Gurnee Citizen Police Academy
The Gurnee Citizen Police Academy is a 36-hour block of instruction designed to give the public a working knowledge of the practices, policies, and procedures governing the police department. The instruction consists of twelve 3-hour blocks conducted on a weekly basis. Participants must be at least 18 years of age and of good moral character with no felony convictions.
Classes are held each Thursday evening from 6:30 pm - 9:30 pm. Anyone interested in attending the 12 week FREE course can obtain an application by contacting Deputy Chief Saundra Campbell at (847) 599-7050 or via email.
Class #27 started on March 3rd, 2016. For the following 13 weeks students in the class shared the duty of writing an article about each class and their experiences. Their writings are below:
Week #11 (May 12th, 2016) of the Gurnee CPA Class was devoted to three topics; school resource officers, teen court and street-gang awareness.
School Resource Officers; SRO’s: Officers Ron Conley and Jim Lazaro are two of the four Gurnee officers who are assigned as SRO’s. Officer Conley actually grew up in Gurnee, and attended school in the village from kindergarten through graduation from Warren High School. He has been the Woodland School District #50 SRO for the last 2 school years. Officer Jim Lazaro is assigned as an SRO at the Warren High School Almond Campus.
The SRO program first began in Flint, Michigan in 1953. Today, the responsibilities of the SRO are school safety and emergency response, relationship building and maintaining, and teaching students about the dangers and consequences of a myriad of bad choices such as drug and alcohol abuse, sexting, cyber-bullying, and reckless driving. Both officers indicated that they spend a great deal of their time at the schools making presentations to the students, as well as conducting the school safety drills.
Officer Conley advised the class that when an infraction happens, the SRO is there as a resource for the principal, as he can only take the lead if a criminal act has occurred. Otherwise, the responsibility for disciplinary action defaults to the principal.
Teen court: Officer Lazaro, who’s been a Gurnee police officer for 18 years, and an SRO for two years, shared his experiences as the officer who is assigned to teen court.
Youth are referred to teen court by an arresting officer, and teen courts purpose is to have the offender accept responsibility for their actions. The offender is then give a constructive sentence by a jury of their peers to help repair the harm done to the community.
In order for a juvenile offender to participate in teen court, they must be between the ages of 10 and 17, be involved in a minor crime, admit guilt for their action, and have no prior referral to teen court. In addition, both the offender and parents must agree to participate in the program. The offender must agree to make restitution and have no known gang affiliation.

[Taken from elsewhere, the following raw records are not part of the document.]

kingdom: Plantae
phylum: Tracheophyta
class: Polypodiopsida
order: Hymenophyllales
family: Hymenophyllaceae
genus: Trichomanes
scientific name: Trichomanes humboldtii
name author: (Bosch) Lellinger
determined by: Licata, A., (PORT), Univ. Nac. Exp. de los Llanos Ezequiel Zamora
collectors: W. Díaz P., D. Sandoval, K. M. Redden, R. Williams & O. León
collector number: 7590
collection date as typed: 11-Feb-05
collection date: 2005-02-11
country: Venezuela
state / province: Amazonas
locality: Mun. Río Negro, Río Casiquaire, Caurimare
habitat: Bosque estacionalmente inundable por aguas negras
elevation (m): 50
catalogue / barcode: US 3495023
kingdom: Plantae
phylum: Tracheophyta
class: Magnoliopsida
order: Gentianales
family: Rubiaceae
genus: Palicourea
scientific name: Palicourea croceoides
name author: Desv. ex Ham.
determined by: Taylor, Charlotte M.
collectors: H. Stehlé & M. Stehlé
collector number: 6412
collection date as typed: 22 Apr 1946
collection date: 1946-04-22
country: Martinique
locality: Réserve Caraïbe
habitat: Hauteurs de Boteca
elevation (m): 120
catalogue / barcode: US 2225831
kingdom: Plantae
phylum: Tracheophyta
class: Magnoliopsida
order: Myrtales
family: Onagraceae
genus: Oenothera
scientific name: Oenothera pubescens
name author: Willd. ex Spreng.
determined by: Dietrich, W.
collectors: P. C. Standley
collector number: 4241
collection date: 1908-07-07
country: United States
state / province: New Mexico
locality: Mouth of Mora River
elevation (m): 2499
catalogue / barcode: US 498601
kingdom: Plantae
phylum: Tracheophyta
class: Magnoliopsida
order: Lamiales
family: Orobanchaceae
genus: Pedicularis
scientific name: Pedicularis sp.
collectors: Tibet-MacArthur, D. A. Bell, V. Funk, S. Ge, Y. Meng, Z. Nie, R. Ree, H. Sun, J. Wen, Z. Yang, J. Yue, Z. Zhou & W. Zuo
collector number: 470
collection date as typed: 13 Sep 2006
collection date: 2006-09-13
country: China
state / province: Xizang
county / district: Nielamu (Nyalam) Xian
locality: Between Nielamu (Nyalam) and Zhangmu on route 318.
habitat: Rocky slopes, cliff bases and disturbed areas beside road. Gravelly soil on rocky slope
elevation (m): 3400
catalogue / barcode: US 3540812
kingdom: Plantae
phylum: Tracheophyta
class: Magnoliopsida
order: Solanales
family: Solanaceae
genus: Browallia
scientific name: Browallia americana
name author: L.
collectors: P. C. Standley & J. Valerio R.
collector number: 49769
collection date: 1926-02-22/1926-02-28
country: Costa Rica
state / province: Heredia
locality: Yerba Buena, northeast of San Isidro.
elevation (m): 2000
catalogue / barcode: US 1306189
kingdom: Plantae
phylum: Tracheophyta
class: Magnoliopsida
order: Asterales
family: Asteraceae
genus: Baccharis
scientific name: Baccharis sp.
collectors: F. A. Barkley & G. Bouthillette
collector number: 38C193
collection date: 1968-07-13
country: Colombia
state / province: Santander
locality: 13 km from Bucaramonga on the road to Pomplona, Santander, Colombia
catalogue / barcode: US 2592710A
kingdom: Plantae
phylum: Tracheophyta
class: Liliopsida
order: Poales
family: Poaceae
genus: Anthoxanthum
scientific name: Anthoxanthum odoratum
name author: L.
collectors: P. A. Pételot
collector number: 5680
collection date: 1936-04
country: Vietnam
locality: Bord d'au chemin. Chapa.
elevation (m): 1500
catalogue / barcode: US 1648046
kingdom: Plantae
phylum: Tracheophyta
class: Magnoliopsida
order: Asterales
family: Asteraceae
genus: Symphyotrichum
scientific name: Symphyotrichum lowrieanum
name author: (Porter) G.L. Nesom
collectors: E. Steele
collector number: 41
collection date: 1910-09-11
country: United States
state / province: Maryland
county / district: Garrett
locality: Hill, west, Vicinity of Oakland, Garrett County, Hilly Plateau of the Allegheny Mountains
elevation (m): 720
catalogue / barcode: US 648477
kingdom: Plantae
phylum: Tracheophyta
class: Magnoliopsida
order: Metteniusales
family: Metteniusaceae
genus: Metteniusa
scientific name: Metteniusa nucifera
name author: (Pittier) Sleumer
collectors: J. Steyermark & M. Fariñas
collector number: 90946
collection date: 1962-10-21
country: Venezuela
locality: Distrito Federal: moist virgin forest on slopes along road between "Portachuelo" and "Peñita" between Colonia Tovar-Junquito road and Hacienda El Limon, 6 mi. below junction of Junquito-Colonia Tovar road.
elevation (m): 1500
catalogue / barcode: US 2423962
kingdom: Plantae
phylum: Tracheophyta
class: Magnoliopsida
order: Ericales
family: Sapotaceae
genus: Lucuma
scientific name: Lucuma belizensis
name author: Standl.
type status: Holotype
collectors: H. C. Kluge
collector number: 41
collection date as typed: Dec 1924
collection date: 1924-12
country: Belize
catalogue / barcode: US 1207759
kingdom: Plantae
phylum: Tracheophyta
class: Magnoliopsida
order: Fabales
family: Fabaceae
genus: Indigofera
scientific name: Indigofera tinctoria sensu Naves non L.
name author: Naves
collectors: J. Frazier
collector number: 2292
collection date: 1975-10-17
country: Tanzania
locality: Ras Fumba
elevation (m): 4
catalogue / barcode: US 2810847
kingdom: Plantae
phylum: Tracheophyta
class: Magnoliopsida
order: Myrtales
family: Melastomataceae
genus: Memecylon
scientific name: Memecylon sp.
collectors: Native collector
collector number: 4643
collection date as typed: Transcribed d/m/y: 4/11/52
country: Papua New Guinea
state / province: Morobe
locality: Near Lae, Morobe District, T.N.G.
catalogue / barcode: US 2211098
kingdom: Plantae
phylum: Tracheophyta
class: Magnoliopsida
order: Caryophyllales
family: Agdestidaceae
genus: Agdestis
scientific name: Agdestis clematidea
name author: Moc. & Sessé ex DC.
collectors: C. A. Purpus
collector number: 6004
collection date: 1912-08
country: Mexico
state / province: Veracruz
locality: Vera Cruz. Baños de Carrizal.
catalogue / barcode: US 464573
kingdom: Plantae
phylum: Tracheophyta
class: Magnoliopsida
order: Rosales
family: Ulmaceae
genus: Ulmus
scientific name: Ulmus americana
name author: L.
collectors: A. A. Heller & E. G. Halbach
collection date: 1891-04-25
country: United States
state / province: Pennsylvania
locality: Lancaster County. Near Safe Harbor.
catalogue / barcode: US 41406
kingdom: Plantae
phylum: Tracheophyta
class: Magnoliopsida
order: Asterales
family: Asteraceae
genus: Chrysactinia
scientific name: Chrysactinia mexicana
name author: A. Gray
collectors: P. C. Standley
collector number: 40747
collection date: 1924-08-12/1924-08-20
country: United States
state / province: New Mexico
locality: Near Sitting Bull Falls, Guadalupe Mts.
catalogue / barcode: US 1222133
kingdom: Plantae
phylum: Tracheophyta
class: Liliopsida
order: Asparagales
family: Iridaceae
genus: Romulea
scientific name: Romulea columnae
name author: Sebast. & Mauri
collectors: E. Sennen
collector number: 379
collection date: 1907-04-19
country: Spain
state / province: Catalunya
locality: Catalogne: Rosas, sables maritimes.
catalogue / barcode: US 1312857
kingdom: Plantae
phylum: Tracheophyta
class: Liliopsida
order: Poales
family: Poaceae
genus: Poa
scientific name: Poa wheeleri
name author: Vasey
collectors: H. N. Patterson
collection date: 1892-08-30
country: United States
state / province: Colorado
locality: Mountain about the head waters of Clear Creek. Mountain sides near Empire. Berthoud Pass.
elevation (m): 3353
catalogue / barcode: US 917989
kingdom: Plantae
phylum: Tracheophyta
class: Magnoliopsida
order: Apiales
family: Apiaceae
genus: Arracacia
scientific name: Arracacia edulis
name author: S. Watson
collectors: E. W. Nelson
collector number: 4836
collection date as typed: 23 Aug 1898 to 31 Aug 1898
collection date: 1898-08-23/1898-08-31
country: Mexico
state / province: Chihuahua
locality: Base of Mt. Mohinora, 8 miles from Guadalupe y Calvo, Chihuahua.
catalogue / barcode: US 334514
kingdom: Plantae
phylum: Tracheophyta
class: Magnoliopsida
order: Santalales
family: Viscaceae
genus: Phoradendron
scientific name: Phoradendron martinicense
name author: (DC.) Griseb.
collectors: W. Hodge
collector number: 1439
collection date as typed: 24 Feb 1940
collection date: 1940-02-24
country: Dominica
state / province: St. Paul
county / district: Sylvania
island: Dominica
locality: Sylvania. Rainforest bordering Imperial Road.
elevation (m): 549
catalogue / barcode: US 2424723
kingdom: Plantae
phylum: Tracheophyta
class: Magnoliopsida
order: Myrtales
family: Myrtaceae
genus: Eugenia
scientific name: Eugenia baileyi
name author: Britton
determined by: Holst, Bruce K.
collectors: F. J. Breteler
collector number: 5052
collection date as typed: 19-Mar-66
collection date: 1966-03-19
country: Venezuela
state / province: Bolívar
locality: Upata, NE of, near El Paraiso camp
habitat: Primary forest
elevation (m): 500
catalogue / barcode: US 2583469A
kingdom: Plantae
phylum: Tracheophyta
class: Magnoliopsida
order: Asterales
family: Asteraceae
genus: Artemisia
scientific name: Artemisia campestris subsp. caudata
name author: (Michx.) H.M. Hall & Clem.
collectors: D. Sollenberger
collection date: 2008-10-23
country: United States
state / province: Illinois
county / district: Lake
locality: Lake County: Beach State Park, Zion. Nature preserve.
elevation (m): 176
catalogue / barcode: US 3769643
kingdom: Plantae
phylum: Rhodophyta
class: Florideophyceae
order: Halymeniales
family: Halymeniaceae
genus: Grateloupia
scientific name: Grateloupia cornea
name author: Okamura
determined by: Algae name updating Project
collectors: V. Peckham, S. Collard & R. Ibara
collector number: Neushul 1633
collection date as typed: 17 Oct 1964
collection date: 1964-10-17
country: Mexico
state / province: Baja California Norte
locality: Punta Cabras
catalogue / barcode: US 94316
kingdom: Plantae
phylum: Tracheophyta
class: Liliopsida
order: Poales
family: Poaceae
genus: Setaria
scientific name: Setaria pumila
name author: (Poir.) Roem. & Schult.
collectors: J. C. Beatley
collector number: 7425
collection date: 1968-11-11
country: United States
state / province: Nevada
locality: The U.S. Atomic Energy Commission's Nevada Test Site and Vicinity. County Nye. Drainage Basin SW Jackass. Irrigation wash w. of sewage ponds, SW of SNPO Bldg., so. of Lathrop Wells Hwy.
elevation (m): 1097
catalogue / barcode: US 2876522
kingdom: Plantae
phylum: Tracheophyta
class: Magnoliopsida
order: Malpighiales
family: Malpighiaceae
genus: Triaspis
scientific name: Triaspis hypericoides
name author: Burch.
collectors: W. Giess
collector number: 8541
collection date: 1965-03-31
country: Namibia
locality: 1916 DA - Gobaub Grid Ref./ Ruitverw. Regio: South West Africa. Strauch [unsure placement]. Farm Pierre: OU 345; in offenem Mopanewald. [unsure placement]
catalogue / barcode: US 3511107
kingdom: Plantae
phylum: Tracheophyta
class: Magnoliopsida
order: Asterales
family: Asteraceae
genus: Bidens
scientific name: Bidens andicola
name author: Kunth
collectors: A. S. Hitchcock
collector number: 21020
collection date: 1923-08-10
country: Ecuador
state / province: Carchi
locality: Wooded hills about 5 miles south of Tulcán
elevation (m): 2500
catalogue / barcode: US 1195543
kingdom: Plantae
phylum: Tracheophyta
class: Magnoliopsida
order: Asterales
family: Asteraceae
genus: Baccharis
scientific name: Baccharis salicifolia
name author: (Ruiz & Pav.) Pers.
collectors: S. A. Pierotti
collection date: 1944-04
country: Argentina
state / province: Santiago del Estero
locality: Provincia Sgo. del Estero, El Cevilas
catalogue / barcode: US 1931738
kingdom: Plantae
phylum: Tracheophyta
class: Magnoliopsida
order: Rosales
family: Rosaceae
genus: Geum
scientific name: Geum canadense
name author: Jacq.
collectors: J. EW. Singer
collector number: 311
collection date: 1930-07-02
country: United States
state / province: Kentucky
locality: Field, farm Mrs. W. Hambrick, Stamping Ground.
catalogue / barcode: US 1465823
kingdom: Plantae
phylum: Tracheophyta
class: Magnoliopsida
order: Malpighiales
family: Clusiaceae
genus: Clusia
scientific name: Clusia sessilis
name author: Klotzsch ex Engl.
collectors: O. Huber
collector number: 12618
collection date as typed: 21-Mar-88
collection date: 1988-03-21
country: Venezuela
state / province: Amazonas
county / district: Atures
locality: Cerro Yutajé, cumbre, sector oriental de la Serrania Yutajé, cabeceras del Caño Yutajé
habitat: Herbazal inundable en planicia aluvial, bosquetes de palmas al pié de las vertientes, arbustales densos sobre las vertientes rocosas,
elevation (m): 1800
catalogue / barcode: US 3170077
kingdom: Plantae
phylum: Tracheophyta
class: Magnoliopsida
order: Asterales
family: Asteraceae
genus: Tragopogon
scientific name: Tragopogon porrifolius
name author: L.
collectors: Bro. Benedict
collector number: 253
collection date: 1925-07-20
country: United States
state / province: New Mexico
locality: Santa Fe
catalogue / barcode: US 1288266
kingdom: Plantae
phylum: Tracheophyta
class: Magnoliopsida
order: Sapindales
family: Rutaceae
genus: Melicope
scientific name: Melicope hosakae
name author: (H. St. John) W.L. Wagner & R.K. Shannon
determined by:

Some of the offenses that can be handled in teen court are offenses for theft, alcohol and tobacco, simple assault and battery, truancy, telephone and/or e-mail harassment, disorderly conduct, damage to property and cannabis possession.
Officer Lazaro ended his presentation with a video of an actual teen court case from Marin County, California. You could see how serious the members of the jury, also teens themselves, took their responsibilities in the questions they asked of the offender and the scope of the resolution/sentence plan assigned to the offender.
Gang Awareness: Officer Chad Tompoles has a member of the police department for 18 years and also serves as one of the department’s gang officers. He grew up in Lake County, and graduated from Zion-Benton High School.
Officer Tompoles began his presentation by advising the class that when the officers encounter an individual or individuals who have been identified as a documented gang member, they are not to question them directly about their gang affiliation. This restriction seemed very counter-intuitive to many members of the class.
He then gave the class information on the gangs that are present in Lake County, and that most are members of two nations, folk or people. There are also members of street gangs who do not affiliate with either the folks or people nations.
Officer Tompoles challenged the class to identify the gang behind a series of pictures of actual graffiti. Even though the class had just been given the general identifiers, it was very difficult in some cases to identify the gang involved. Luckily, one of the class members had a great deal of knowledge about the local gangs, and could help out the rest of the class.
Week #12 (05/19/16) will focus on firearms training.